We found that many of our clients in the building sector were already working with the Global Goals, and even had formulated objectives, which they had started reporting on. However, what was lacking was a common thread running through our way of making the goals a reality in building projects here at NIRAS.

Consequently, we took a look at what lies behind sustainable development in the building sector. Generally speaking, there must be an equal balance between the environmental, social and economic aspects of sustainability. We must keep a long term perspective and include a life-cycle approach as well as make thorough considerations regarding the local, regional and global impact. Going back to basics, we now focus on the entire life cycle of a building project when working with the 17 UN Global Goals.

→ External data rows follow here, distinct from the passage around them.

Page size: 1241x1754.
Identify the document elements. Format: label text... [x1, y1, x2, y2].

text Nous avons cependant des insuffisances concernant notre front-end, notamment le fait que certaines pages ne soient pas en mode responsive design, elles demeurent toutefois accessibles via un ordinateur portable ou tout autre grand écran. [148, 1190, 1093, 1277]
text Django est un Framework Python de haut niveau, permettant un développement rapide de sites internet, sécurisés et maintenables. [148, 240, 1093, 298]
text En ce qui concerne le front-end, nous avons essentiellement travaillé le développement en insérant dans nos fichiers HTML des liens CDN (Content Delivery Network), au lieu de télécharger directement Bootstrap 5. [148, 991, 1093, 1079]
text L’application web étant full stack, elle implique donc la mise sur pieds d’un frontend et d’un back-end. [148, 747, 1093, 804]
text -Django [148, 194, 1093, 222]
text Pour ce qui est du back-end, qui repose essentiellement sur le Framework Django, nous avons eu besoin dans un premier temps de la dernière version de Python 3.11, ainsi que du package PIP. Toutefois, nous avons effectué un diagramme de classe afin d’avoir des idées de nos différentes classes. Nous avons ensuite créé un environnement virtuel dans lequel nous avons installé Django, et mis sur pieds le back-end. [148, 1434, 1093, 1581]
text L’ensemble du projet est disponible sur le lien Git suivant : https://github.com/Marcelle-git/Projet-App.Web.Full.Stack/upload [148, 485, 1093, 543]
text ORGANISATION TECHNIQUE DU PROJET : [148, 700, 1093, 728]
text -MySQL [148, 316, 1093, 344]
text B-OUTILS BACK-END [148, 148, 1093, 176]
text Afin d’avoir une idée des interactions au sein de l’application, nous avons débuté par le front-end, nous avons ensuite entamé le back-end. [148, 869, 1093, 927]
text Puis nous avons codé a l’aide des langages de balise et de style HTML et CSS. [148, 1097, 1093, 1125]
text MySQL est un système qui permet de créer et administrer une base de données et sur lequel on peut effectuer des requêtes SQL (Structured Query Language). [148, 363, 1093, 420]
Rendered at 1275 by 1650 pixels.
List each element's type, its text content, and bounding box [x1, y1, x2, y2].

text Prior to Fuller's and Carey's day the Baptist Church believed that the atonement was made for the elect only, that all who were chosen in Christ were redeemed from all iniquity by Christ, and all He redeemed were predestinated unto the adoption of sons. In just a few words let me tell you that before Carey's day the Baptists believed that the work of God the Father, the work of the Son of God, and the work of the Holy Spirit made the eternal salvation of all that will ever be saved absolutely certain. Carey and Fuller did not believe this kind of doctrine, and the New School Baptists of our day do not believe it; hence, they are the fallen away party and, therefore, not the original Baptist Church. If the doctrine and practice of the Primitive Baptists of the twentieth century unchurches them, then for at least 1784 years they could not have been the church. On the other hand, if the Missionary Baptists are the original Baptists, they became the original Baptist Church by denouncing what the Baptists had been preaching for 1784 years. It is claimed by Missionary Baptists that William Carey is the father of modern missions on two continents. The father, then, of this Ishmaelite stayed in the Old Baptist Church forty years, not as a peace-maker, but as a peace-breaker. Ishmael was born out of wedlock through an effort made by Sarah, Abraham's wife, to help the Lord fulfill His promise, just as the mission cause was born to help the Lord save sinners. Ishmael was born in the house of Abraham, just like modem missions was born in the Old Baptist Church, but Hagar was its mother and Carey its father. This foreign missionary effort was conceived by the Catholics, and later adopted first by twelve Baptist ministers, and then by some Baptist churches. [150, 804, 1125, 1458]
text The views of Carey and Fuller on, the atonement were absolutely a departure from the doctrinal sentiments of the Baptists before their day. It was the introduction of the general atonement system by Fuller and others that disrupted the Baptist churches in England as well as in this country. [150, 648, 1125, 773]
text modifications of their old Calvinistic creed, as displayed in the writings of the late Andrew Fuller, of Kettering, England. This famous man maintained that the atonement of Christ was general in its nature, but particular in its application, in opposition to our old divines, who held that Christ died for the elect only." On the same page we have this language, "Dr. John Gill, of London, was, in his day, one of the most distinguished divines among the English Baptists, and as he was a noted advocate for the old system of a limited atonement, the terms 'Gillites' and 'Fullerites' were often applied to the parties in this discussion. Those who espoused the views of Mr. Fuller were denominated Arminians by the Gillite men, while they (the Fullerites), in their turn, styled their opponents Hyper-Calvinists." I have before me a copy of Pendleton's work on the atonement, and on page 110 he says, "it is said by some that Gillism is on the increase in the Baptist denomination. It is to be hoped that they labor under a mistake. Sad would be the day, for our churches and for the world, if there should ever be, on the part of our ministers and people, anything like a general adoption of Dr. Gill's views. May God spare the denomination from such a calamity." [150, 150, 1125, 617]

At NIRAS, we have adapted that to our process for building projects. First, we list on which of the 17 Global Goals the client can have the highest impact in relation to the life-cycle phase of a given building project. After this, we set ambitious objectives but at the same time, we are also aware of what we discard. Which objectives do we not aim to achieve, and may this have a negative impact? The important thing in the process is to focus on the goals that we can influence in a given life-cycle phase and at the same time look at how we can measure the effect. For this part of the process, we are currently developing a tool that can help support specific integration of the Global Goals for building projects. We have used an external focus group to test our ideas, and that has paid off considering that we already have received feedback that they would like to provide a test case where we can use the method of working with the 17 UN Global Goals on an actual building project.

The goals are universal, meaning that we are obliged to leave no one behind. In other words, a country has only fully achieved all goals once every other country has. We have to make great efforts in order to save our planet as we obviously cannot get a new one. Therefore, we must all contribute.”